This article was first published on The Lawyer’s Daily website on June 8, 2017.

Recently, in Third Eye Capital Corp. v. Dianor Resources Inc., 2016 ONSC 6086, the Ontario Superior Court of Justice rendered a decision that illustrates the importance of carefully drafting and arranging royalty agreements if the intended result is to have the royalty interest “run with” the land — i.e., to be enforceable against third parties, such as new owners, instead of just a contractual right enforceable against the grantor personally.

The court followed the test enunciated in Bank of Montreal v. Dynex Petroleum Ltd., [2002] 1 SCR 146, 2002 SCC 7, in which the Supreme Court of Canada had held that a royalty interest can create an “interest in land”, provided (i) it is clear from the agreement that the parties intended to grant such an interest instead of just a contractual right to a portion of the oil and gas substances recovered from the land, and (ii) that the interest, out of which the royalty is carved, is itself an interest in land.

In Third Eye Capital, the court found that the royalty interests at issue did not run with the land or grant the holder of the royalties an interest in land, namely because the only right that the royalty holder had obtained was to share in the revenues produced from extracted minerals. Such an arrangement was found to be insufficient to create an actual interest in the land. Notably, the Ontario Court noted that the royalty holder had no right to enter the property to explore and extract diamonds or other minerals.

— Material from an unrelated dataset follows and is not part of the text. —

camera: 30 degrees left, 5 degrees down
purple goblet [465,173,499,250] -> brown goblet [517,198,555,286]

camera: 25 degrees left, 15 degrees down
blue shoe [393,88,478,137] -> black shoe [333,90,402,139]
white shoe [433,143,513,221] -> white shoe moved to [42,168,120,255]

A few years ago, the Quebec Court of Appeal had reached a somewhat similar conclusion in Anglo Pacific Group PLC v. Ernst & Young Inc., 2013 QCCA 1323. In brief, one of the issues was whether the royalty agreements at issue created a “real right”, which can be asserted directly over the mining property, or a “personal right” enforceable only against the grantor. The Court of Appeal found that the grantors in this case had kept for themselves all the attributes related to ownership and had merely granted a right to share in the profits derived from the sale of extracted mineral substances, despite express wording that the parties wished to create a direct real property interest in the products and the properties in favour of the royalty holder. The Court of Appeal noted, as an example, that in the event of the grantors’ failure to extract the ore or sell it, the royalty agreements gave the royalty holder no right to extract or sell the ore itself.

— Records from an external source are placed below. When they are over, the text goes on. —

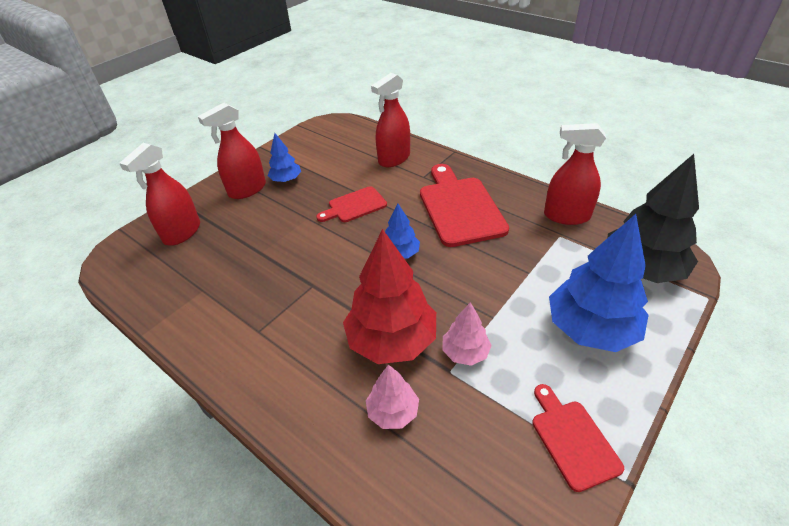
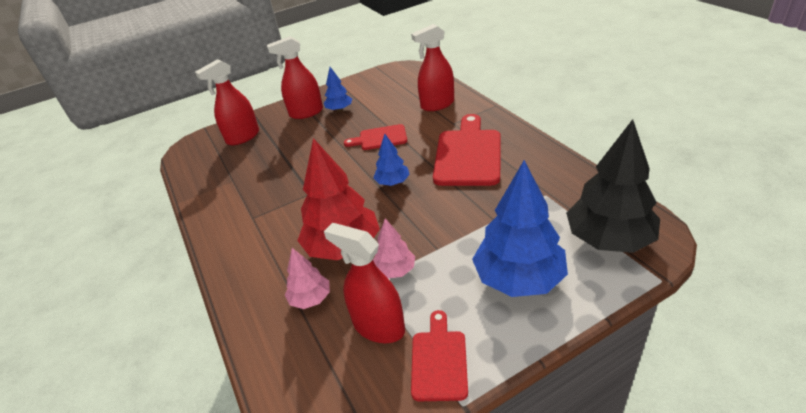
camera: 25 degrees right, 5 degrees down
red spray bottle [544,123,606,225] -> red spray bottle moved to [324,223,405,343]

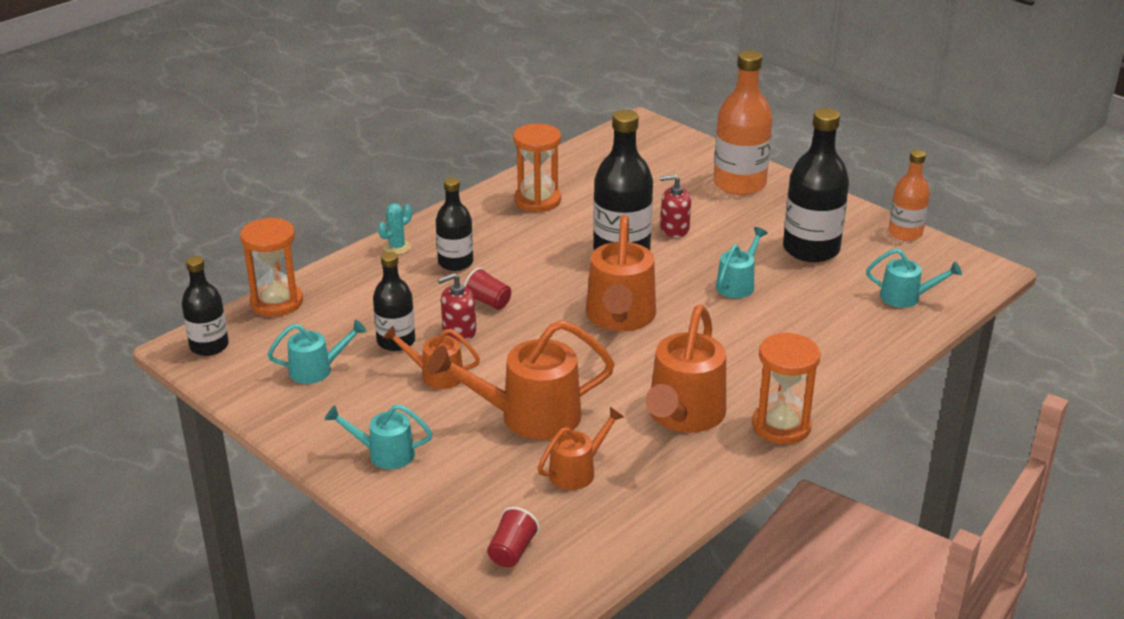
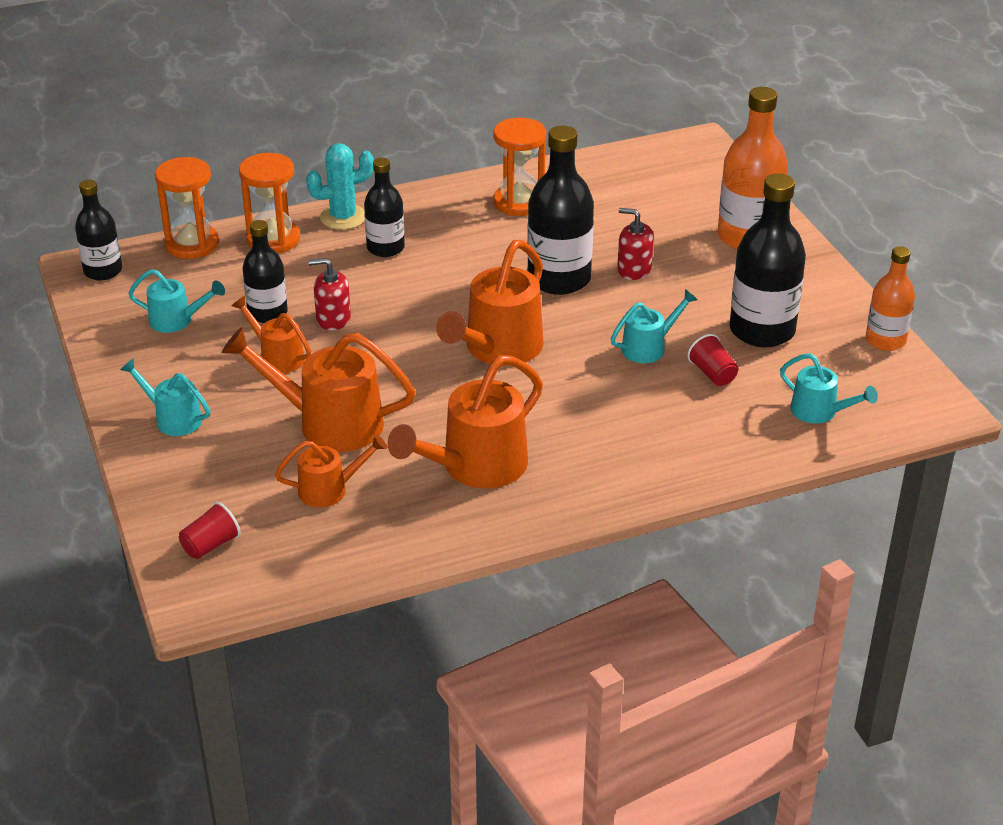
camera: 25 degrees right, 5 degrees up
turquoise cactus [378,203,412,255] -> turquoise cactus [306,143,374,230], size x1.57
red cup [464,267,511,310] -> red cup moved to [687,334,738,386]
orange hourglass [752,332,821,444] -> orange hourglass moved to [239,153,300,254]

This approach is somewhat comparable to that of other common law provinces, as we can see, taking into account the particularities of Quebec’s civil law regime on the notions of property and ownership. According to the Court of Appeal, for a royalty agreement to create a real right in mining claims, mining leases and/or mineral substances to be extracted, the granting of some “power that can be exercised directly on property” is required, and this must be done by dividing up the attributes of ownership and assigning one or more of same to the royalty holder. Under Quebec’s civil law, the said attributes are essentially known as usus (the right to use and enjoy the property), fructus (the right to benefit from the fruits and revenues of the property), abusus (the right to dispose freely and completely of the property, physically and legally) and the right of accession (the ability to acquire what the property produces and what becomes unified with it, naturally or artificially).

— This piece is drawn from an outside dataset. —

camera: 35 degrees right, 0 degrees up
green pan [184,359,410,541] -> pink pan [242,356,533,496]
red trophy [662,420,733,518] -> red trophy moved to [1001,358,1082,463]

In the end, the practical difficulties are similar across jurisdictions because royalty agreements are seldom designed to grant the royalty holder with rights that can be asserted directly against the mining property. Yet, without this, royalty holders find themselves at risk of losing the ability to effectively enforce their rights in certain situations, such as if the underlying mining right is conveyed to a third party or if the grantor becomes insolvent. Third Eye Capital and Anglo Pacific are therefore important reminders for the mining industry: parties must be very careful in structuring their mining royalty arrangement because the issue is not what the intent is, but whether such intent is effectively carried out in the agreement.

There are, of course, various ways to mitigate risks. While a full explanation is beyond the scope of this brief article, examples include contractually requiring that transfer of the grantor’s mining property be subject to the royalty holder’s prior consent and conditional upon the purchaser assuming all royalty obligations; requiring publication of the royalty rights in the appropriate public registers; requiring a hypothec (i.e., a lien charging the property) from the grantor to secure its obligations under the royalty agreement; and so forth. Parties could also attempt to create a sui generis real right that gives the royalty holder certain powers exercisable directly upon the property, such as a right to enter the property and extract the mineral and sale same under certain conditions. Perhaps, and subject to any lenders’ rights, a minimal fraction of the real right in the mining property itself could be assigned to the royalty holder. For certain, it will be interesting to see how the industry practice will evolve and how net smelter royalties and other royalty agreements will be drafted outside the proverbial box to better protect royalty holders’ rights.